We've Known The Basics For Years But Need To Apply Them“Men more frequently require to be reminded than informed.” Johnson: Rambler #2 (March 24, 1750)

I love Capers Jones’ software function points.  I’ve followed him for years and have used his data on function points successfully for decades.  Many of my “oh man, I’ve got to have a software estimate by when?” were buttressed by numbers using function points.

In his article “Get Software Quality Right” Informationweek, June 28, 2010 Capers Jones says something similar to what I often repeat: “We’ve known the basics for years but need to apply them.”  What always makes me wonder, is why we don’t use more of what we already know?

See also we know everything we need to know to be successful project managers

Using my experience I would summarise it by saying it is like dieting, exercising, saving  or learning — we know what to do, it is just hard to do it all the time.

People who are successful figure out how to do the right things right — each day.

Every day.

We do this even when doing the right things are hard and even when we are faced by daily opposition.  If we fail to do the right things today, we bounce back and do the right things tomorrow.

I think Caper’s article is one example of what goes wrong.  When I read the article, I get the idea that if we now go out and do this stuff then we’ll get a great increase in quality and project durations will get shorter.  The problem is of course that it rarely works this way, at least in my experience.

One thing I heard a lot when I was at the Software Engineering Institute was something along the lines of “technical tools and techniques won’t fix a dysfunctional organization.”   Too many organizations try to fix management and cultural problems by introducing a new methodology or tool of some kind.

This  was the same realization I came to on my first job out of college.  The problems weren’t technical. They were instead the strange things management was doing or not doing.  When we found ways to minimize the impact of these bad practices we could often get some really good things going by a lot of people.

For more see The Leap To The Exceptional Is Shorter Than We Think

One of the bad practices I frequently write about is bad estimating that leads to bad commitments.  We say we will do something in six months and it takes us 9 to 12 months to actually deliver it.  Anyone can make a mistake, but an awful lot of the organizations I’ve worked with had the data available that said it would most probably take a longer time.  Instead, for a variety of reasons, they felt they had to claim the earlier date.  I’ve never seen these variety of reasons ever succeed in meeting a commitment when the objective data predicted the opposite.

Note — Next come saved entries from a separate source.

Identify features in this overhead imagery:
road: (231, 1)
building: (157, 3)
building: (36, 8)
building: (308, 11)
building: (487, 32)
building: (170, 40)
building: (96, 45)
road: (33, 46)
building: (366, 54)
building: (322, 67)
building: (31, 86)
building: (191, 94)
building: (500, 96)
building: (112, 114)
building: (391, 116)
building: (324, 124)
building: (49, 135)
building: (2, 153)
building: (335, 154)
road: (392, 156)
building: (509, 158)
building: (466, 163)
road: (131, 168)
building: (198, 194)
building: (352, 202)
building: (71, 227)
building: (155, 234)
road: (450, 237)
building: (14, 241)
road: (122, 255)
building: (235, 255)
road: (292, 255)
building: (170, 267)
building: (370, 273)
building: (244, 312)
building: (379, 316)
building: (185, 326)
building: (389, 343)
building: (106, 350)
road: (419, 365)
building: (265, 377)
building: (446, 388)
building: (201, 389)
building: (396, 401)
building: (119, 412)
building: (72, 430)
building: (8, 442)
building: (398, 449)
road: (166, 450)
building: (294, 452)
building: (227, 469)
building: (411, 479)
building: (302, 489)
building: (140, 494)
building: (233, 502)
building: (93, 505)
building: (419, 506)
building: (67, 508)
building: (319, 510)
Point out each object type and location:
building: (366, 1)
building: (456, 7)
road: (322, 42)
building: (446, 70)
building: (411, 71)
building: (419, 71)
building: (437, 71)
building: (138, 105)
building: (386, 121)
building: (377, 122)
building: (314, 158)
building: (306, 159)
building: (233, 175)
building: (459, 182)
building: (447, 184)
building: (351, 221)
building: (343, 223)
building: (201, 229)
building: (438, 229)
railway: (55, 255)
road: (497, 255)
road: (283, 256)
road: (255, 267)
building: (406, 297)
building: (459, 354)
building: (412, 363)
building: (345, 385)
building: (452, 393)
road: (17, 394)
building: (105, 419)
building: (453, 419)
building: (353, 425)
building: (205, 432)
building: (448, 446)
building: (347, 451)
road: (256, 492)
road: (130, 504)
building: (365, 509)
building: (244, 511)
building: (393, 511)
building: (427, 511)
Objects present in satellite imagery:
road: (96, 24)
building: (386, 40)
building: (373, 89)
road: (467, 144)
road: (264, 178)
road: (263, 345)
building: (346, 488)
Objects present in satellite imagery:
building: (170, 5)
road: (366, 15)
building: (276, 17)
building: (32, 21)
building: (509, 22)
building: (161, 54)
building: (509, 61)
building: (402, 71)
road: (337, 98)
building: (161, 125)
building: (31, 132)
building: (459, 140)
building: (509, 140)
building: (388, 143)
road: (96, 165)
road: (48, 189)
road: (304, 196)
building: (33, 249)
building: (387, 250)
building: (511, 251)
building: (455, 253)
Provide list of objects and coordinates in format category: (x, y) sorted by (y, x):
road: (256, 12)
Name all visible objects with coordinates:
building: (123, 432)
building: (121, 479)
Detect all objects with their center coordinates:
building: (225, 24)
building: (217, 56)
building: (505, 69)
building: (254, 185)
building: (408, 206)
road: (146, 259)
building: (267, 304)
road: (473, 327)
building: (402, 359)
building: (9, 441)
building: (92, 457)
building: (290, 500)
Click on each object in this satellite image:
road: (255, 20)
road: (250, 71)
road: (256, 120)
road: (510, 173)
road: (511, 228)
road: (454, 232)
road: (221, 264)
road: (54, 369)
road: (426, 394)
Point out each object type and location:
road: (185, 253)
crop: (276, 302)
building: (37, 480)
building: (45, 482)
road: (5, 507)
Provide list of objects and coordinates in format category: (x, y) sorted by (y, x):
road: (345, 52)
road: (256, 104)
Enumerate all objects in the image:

The data of Capers Jones helped me to get many of my estimates “in the right ballpark” based upon industry experience.  However, the best approach I’ve found is to dig up the numbers for our own organization directly.   What we want to do is build these same kind of characterizations for our own projects.

For an example see Knowing Your Average Is Powerful

There are many great project management approaches available and most of them have been known for years.  The trick is to break bad habits that undermine the effectiveness of these approaches.  Knowing objectively how our organizations currently performs helps to overcome bad habits, which allows us to meet current commitments and can rocket us up to the next level of  performance.

Does your organization do what it knows it needs to do?